Jon Jones enfrenta nova tempestade em sua carreira turbulenta. Desta vez, a acusação parte de uma das figuras mais respeitadas do MMA: John McCarthy. Em episódio recente do podcast ‘Weighing In’, o ex-árbitro do UFC relatou que ‘Bones’ simulou ‘um ato sexual’ contra um oficial da comissão atlética durante demonstração de jiu-jítsu no vestiário antes de um evento.
Segundo McCarthy, o incidente ocorreu quando o lutador convidou um faixa-preta de jiu-jítsu (então funcionário da comissão) para uma simulação de luta. Com o oficial no chão, em posição de guarda, Jones teria executado gestos explícitos.

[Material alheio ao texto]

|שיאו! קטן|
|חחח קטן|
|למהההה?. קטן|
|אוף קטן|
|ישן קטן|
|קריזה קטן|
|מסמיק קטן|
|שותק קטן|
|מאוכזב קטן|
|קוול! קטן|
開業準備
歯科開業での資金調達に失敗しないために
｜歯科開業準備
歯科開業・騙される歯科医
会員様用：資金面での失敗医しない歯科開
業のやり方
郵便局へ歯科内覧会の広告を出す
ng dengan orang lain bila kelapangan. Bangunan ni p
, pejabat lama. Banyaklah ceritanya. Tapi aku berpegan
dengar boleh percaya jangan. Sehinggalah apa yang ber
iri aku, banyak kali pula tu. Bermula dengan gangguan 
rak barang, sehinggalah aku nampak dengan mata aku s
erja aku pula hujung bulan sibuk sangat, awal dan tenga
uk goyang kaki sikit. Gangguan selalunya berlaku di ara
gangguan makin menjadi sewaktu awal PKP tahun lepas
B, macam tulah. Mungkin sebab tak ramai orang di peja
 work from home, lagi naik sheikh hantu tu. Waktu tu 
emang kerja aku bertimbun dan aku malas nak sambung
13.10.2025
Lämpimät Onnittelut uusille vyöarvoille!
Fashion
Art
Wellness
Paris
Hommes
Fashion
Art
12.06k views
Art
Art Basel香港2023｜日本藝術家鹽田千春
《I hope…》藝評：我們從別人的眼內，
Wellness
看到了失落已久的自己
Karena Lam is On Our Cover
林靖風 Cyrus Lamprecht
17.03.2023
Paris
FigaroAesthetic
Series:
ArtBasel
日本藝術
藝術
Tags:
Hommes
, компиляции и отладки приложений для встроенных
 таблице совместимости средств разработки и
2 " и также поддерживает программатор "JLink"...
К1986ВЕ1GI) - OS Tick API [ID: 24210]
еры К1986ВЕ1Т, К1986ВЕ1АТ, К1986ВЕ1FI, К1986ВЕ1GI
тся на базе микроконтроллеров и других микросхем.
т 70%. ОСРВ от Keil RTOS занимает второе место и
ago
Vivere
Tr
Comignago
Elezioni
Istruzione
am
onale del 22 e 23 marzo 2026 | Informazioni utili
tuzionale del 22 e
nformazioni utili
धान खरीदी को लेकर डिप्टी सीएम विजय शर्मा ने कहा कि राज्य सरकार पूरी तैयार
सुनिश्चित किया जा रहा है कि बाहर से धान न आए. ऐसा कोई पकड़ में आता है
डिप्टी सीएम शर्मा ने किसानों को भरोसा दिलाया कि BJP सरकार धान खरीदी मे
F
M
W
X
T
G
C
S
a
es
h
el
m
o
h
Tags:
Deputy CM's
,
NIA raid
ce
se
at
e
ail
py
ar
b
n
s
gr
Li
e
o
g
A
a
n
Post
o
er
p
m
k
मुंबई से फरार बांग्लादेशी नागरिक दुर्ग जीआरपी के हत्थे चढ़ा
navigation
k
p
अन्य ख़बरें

“Jon pediu para um faixa-preta da comissão deitar no chão com ele e, em seguida, começou a simular um ato sexual. Eu o interrompi e disse: ‘Jon, para com isso’. Ele disse que era brincadeira e quis saber se aquilo seria ilegal. Respondi que o desclassificaria por conduta antidesportiva. É por isso que nunca nos demos bem”, descreveu o ex-árbitro.
A reação do homem, segundo John, foi de choque imediato. Ele, então, interveio e advertiu sobre desqualificação por conduta antidesportiva. Jones justificou como ‘brincadeira’, mas o episódio aprofundou a rixa entre ambos. McCarthy não apitou lutas do atleta desde 2017.
A acusação soma a uma lista extensa de polêmicas que perseguem o considerado o ‘GOAT’ da organização. A lista tem suspensões por doping (2016, 2017), cassação do cinturão meio-pesado em 2015 após acidente de carro que machucou uma gestante.
Além disso, o lutador também já teve condenação por dirigir embriagado (2012) e violação de liberdade condicional (2016), com ordem para aulas de controle de raiva e acordo judicial recente para descartar acusações de agressão a agentes antidoping (2025), mediante terapia de controle de raiva.